REST API Integration

Connect ERP systems with REST APIs:

  1. Add API Data Source: Navigate to Data Sources → Add Data Source → REST API
  2. Enter Endpoint: Provide ERP API base URL (e.g., https://api.erp-system.com/v1)
  3. Configure Authentication:
    • API Key: Header-based authentication
    • Bearer Token: OAuth 2.0 token authentication
    • Basic Auth: Username/password authentication
  4. Test Connection: Platform validates endpoint and authentication
  5. Automatic Data Mapping: Platform detects API structure and maps data automatically

Supported ERP Systems via API:

  • Odoo (REST API)
  • Microsoft Dynamics (REST API)
  • SAP (if API accessible)
  • Custom ERP systems with REST APIs

GraphQL Integration

Connect modern ERP systems with GraphQL:

  1. Add GraphQL Data Source: Navigate to Data Sources → Add Data Source → GraphQL API
  2. Enter Endpoint: Provide GraphQL endpoint URL
  3. Schema Introspection: Platform automatically introspects GraphQL schema
  4. Configure Queries: Define queries to fetch ERP data
  5. Test Connection: Validate endpoint and schema

Database Integration

Connect ERP systems via direct database connection:

  1. Add Database Data Source: Navigate to Data Sources → Add Data Source → Database
  2. Select Database Type: PostgreSQL, MySQL, SQL Server, Oracle (ERP systems often use these)
  3. Enter Connection Details: Host, port, database name, username, password
  4. Test Connection: Platform validates connection
  5. Automatic Schema Detection: Platform detects tables, columns, relationships

Supported Databases: PostgreSQL, MySQL, SQL Server, Oracle, MongoDB

ERP Module Integration

Craveva AI Enterprise can connect to different ERP modules:

Financial Module

Connect to financial/accounting modules to access:

  • Accounting Data: General ledger, accounts payable/receivable
  • Financial Reports: Income statements, balance sheets, cash flow
  • Budget Information: Budgets, forecasts, actuals vs. budget
  • Cost Data: Cost centers, cost allocation, expense tracking
  • Revenue Data: Sales revenue, revenue recognition, revenue streams

Inventory Module

Connect to inventory/warehouse modules to access:

  • Stock Levels: Current inventory levels, reorder points
  • Inventory Movements: Receipts, issues, transfers, adjustments
  • Supplier Data: Supplier information, purchase orders, delivery schedules
  • Procurement Data: Purchase requisitions, purchase orders, supplier performance
  • Warehouse Information: Warehouse locations, bin locations, stock locations

Supply Chain Module

Connect to supply chain/logistics modules to access:

  • Supplier Data: Supplier profiles, performance metrics, contracts
  • Logistics Information: Shipping, delivery, transportation data
  • Delivery Data: Delivery schedules, delivery performance, lead times
  • Procurement Data: Purchase orders, supplier invoices, payment terms
  • Supply Chain Metrics: On-time delivery, quality metrics, cost metrics

HR Module

Connect to HR modules to access:

  • Employee Data: Employee profiles, roles, departments
  • Scheduling Data: Work schedules, shift assignments, time tracking
  • Performance Data: Performance reviews, KPIs, goals
  • Payroll Data: Salary, benefits, deductions (if accessible)

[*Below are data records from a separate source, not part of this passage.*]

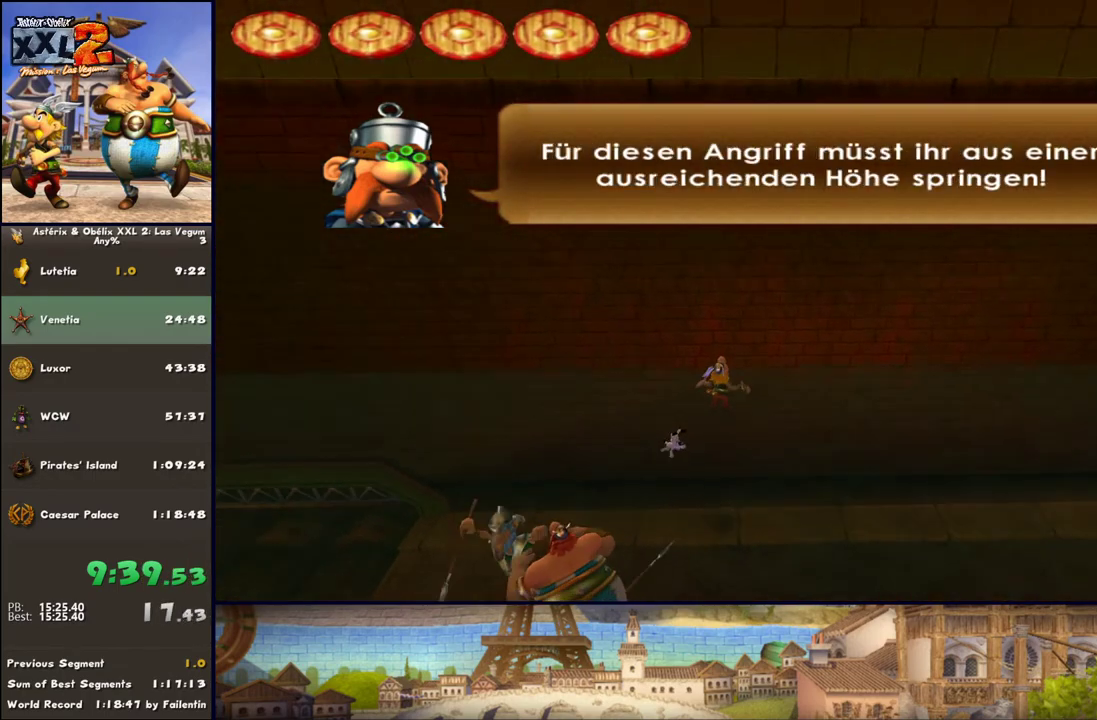
{"buttons": [], "left_stick": "center", "right_stick": "center", "events": []}
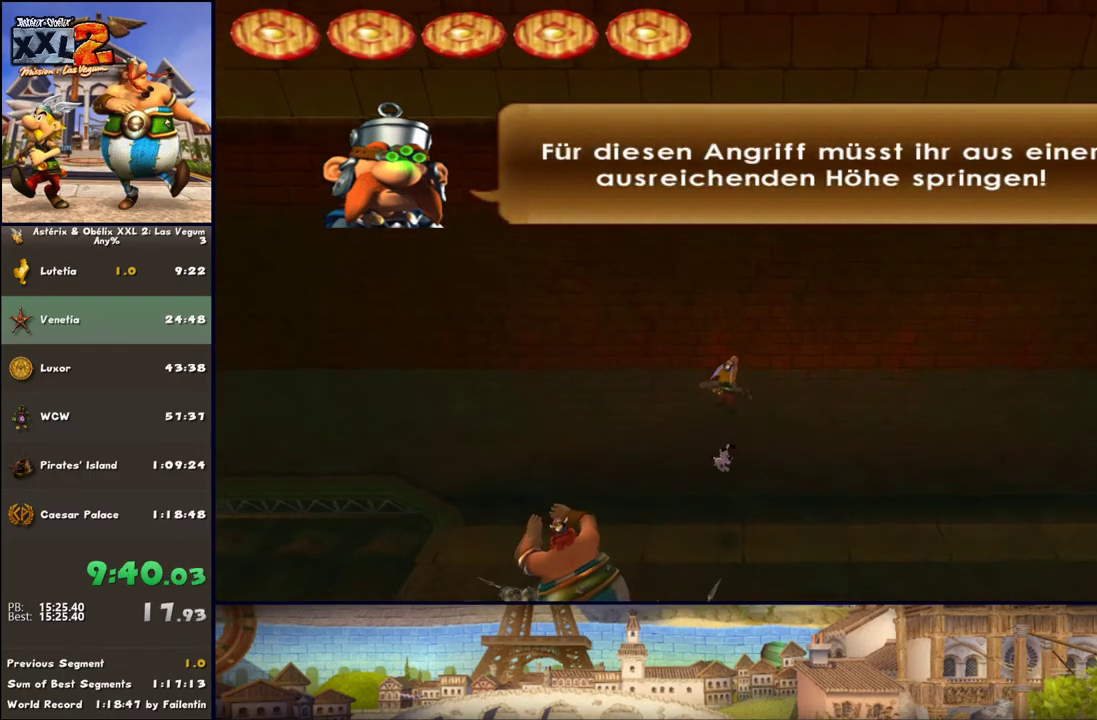
{"buttons": [], "left_stick": "center", "right_stick": "center", "events": []}
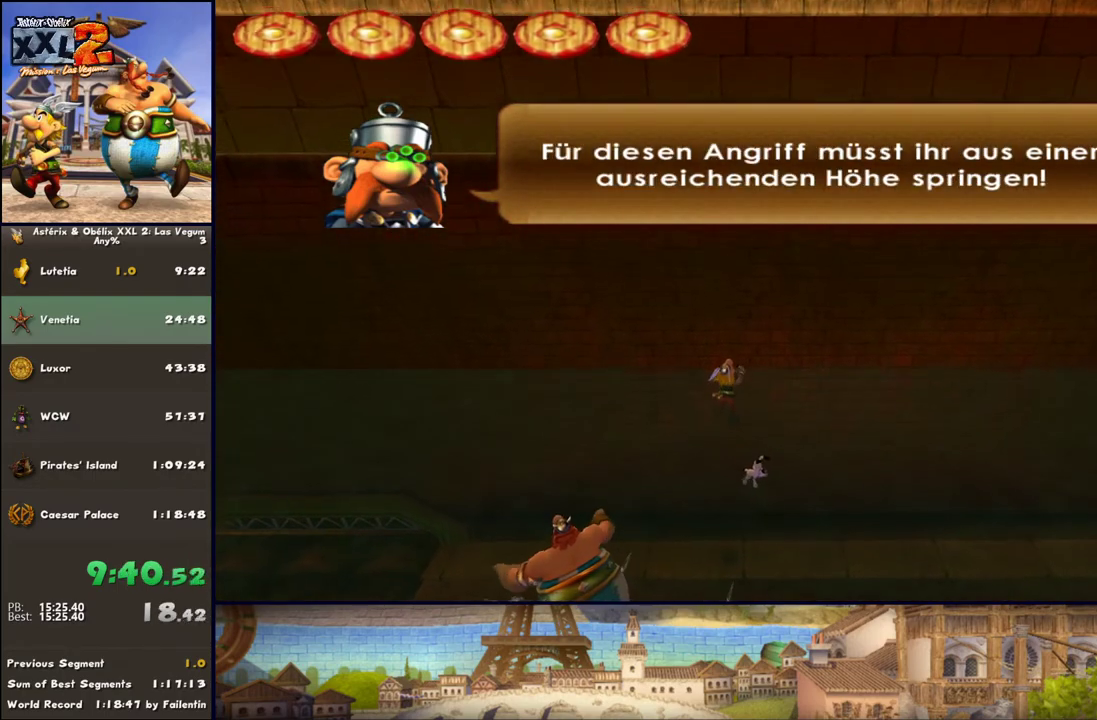
{"buttons": [], "left_stick": "center", "right_stick": "center", "events": []}
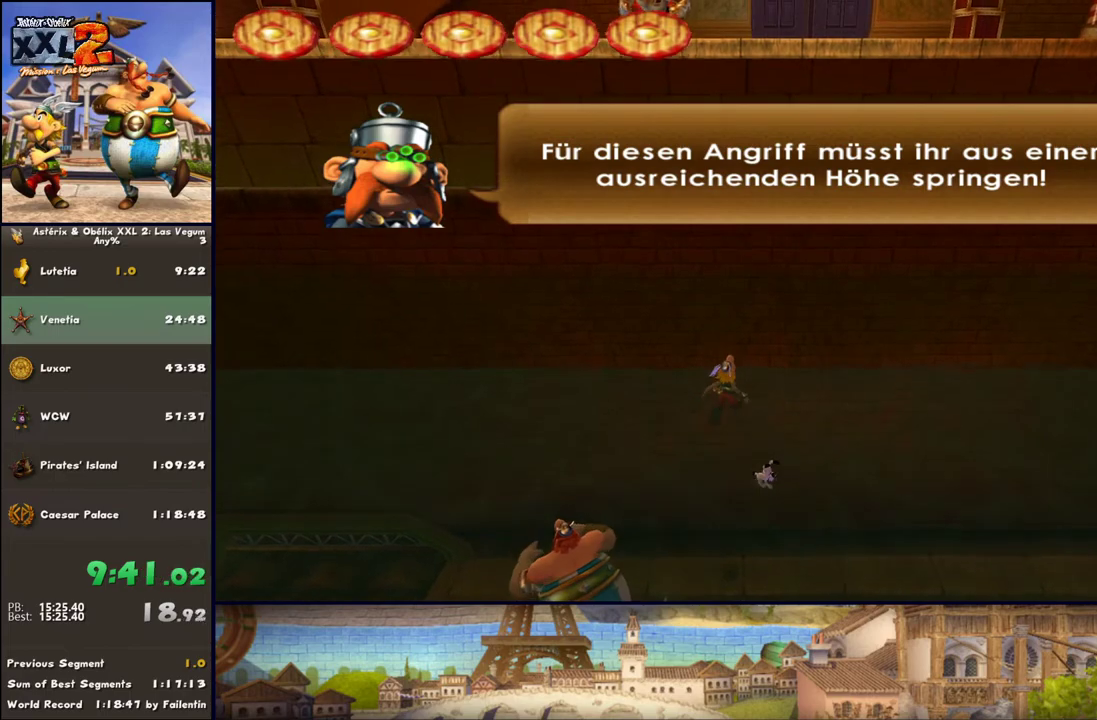
{"buttons": [], "left_stick": "center", "right_stick": "center", "events": []}
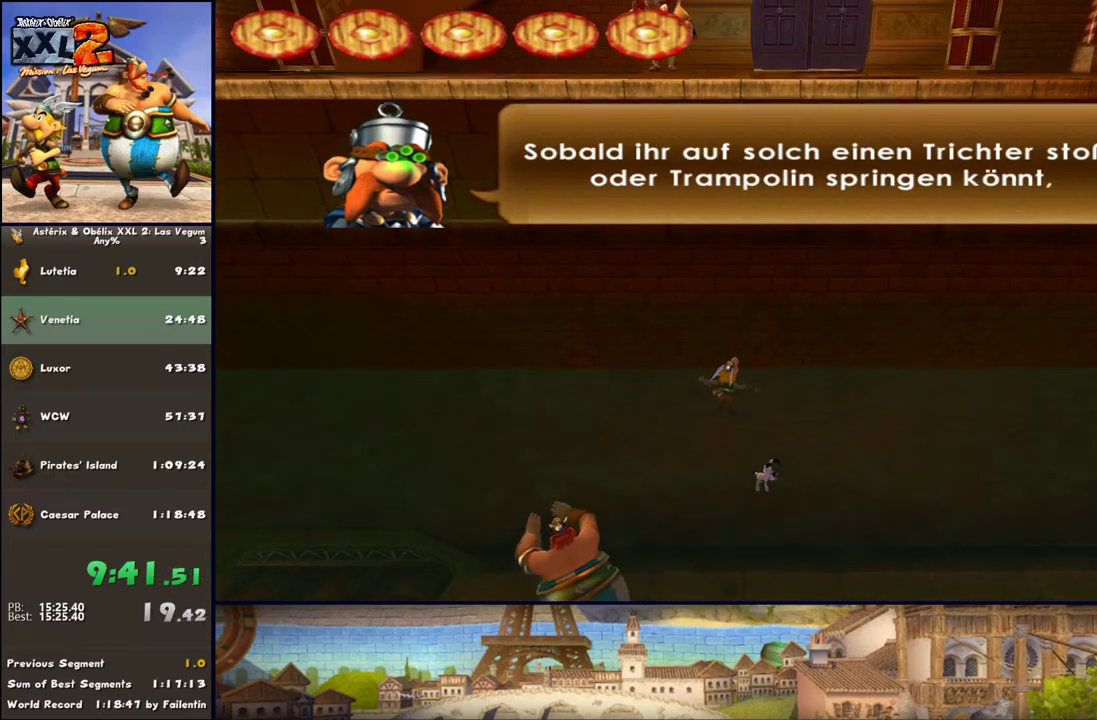
{"buttons": [], "left_stick": "center", "right_stick": "center", "events": []}
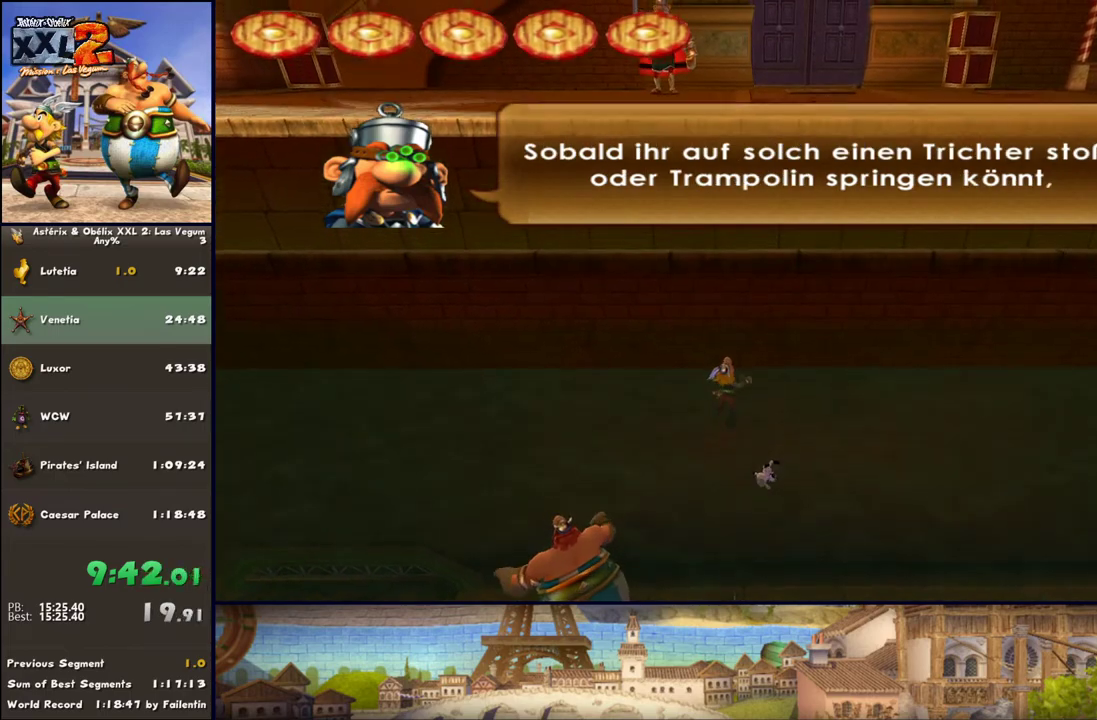
{"buttons": [], "left_stick": "center", "right_stick": "center", "events": []}
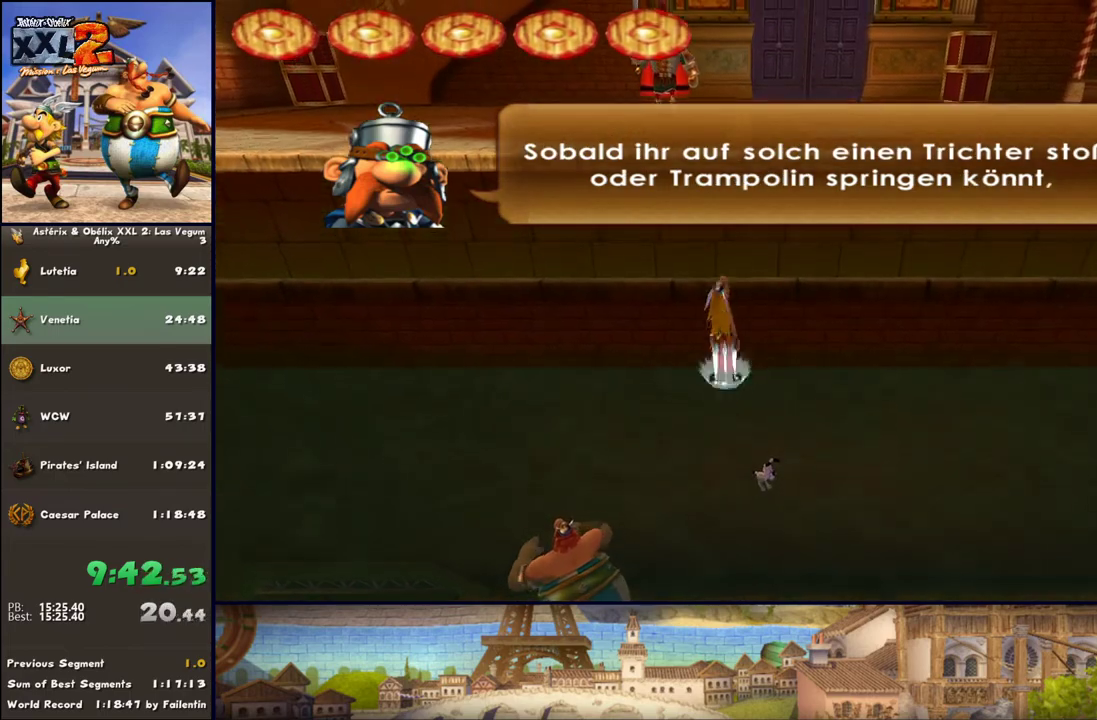
{"buttons": ["A"], "left_stick": "up", "right_stick": "center", "events": [[33, "A", "down"], [100, "left_stick", "up"], [167, "A", "up"], [283, "A", "down"]]}
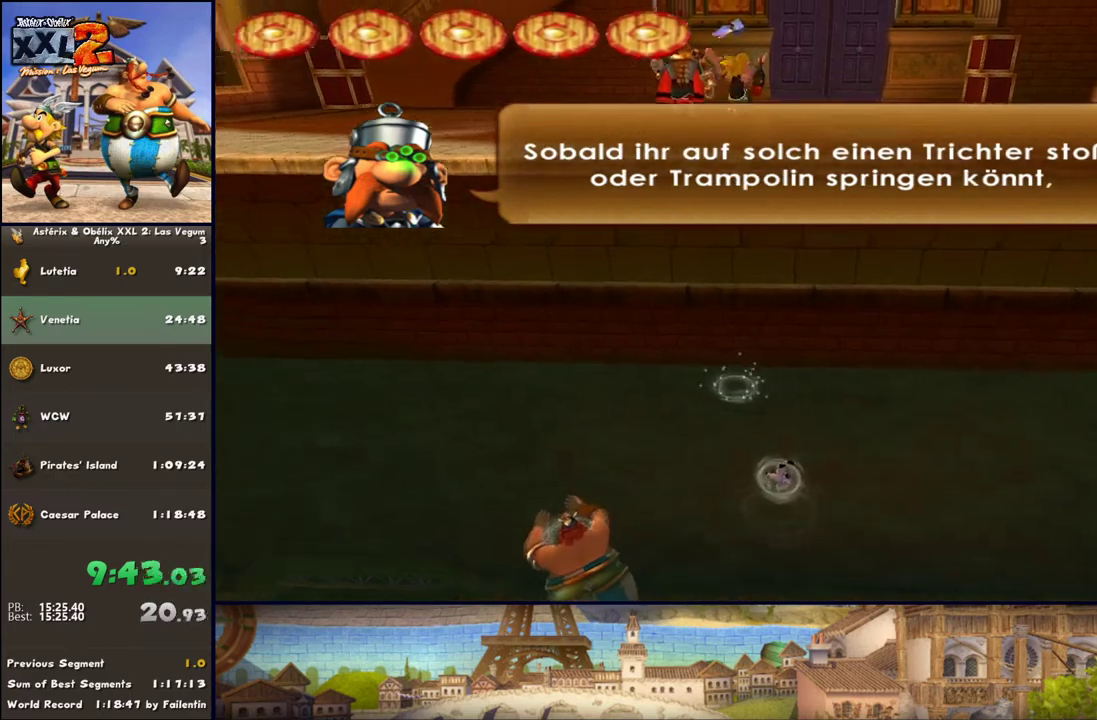
{"buttons": [], "left_stick": "up", "right_stick": "center", "events": [[33, "left_stick", "up-right"], [167, "A", "up"], [283, "left_stick", "up"]]}
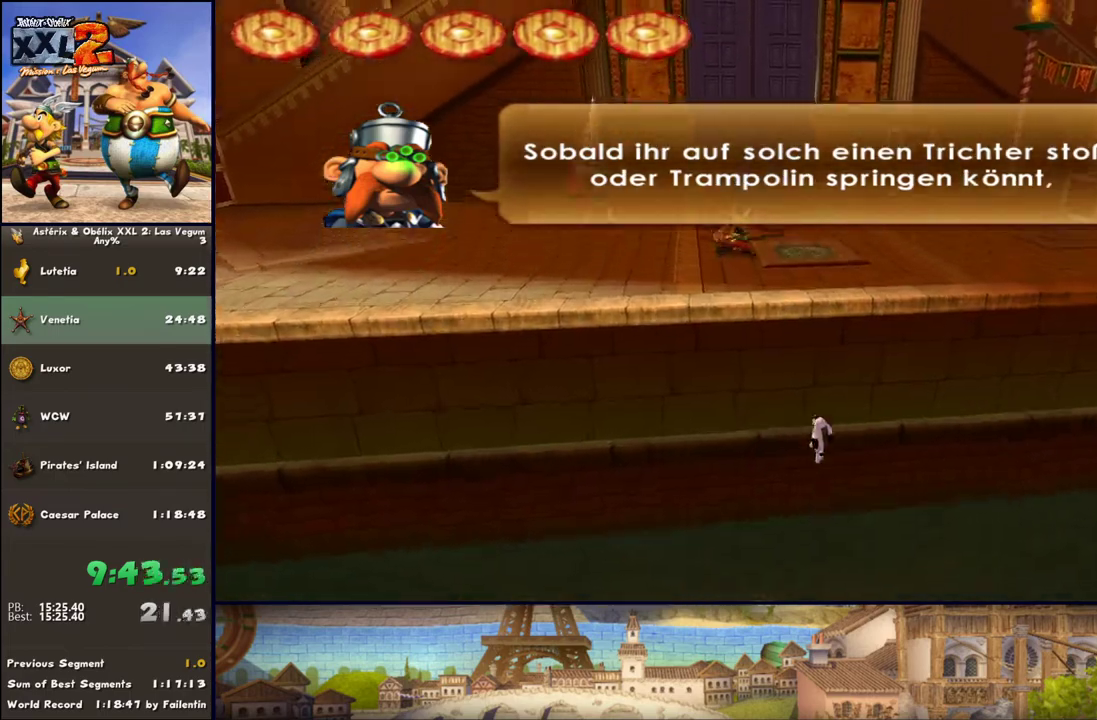
{"buttons": [], "left_stick": "up", "right_stick": "center", "events": []}
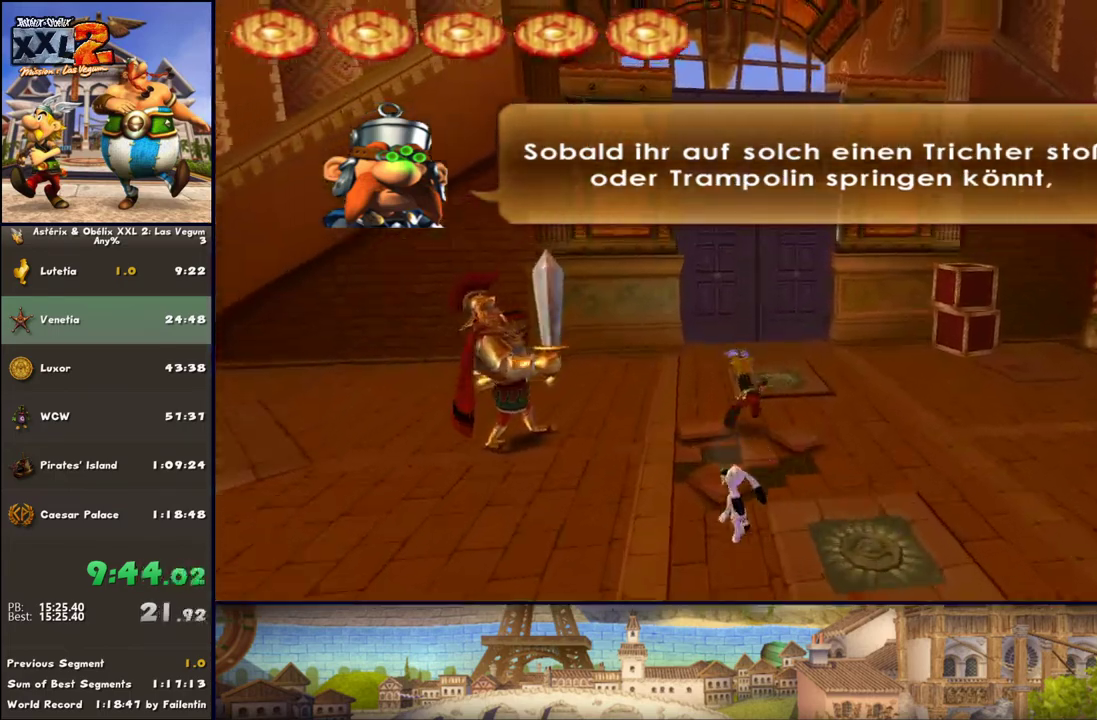
{"buttons": [], "left_stick": "up", "right_stick": "center", "events": []}
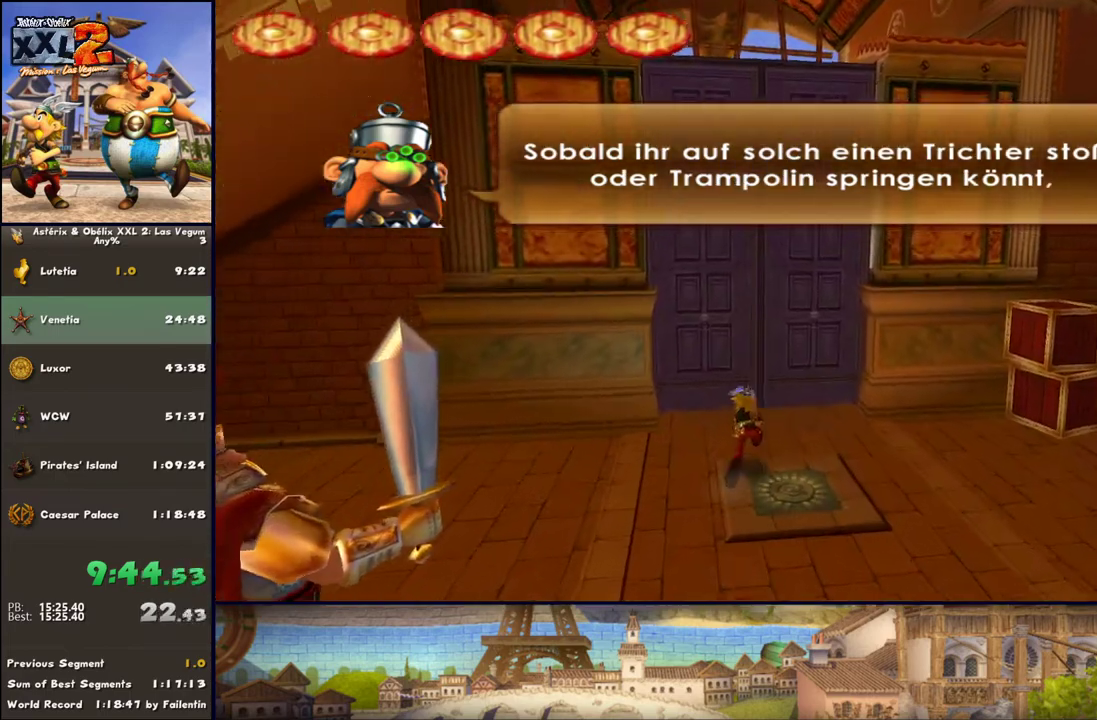
{"buttons": ["DPAD_RIGHT"], "left_stick": "up", "right_stick": "center", "events": [[67, "DPAD_RIGHT", "down"]]}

Creating Intelligent Enterprise Agents

Once ERP data is centralized, Craveva AI Enterprise enables AI agents:

AI Procurement Assistant

Uses ERP inventory and supplier data:

  • Demand Forecasting: Uses sales data + ERP inventory data to predict demand
  • Supplier Management: Accesses ERP supplier data for supplier selection
  • Order Optimization: Uses ERP procurement data to optimize orders
  • Cost Analysis: Analyzes ERP cost data to optimize procurement costs

AI Data Analysis Agent

Queries ERP data using natural language:

  • "Show me inventory levels vs. sales this month"
  • "Compare actual costs to budget by department"
  • "What are the top suppliers by delivery performance?"
  • "Analyze employee productivity vs. costs"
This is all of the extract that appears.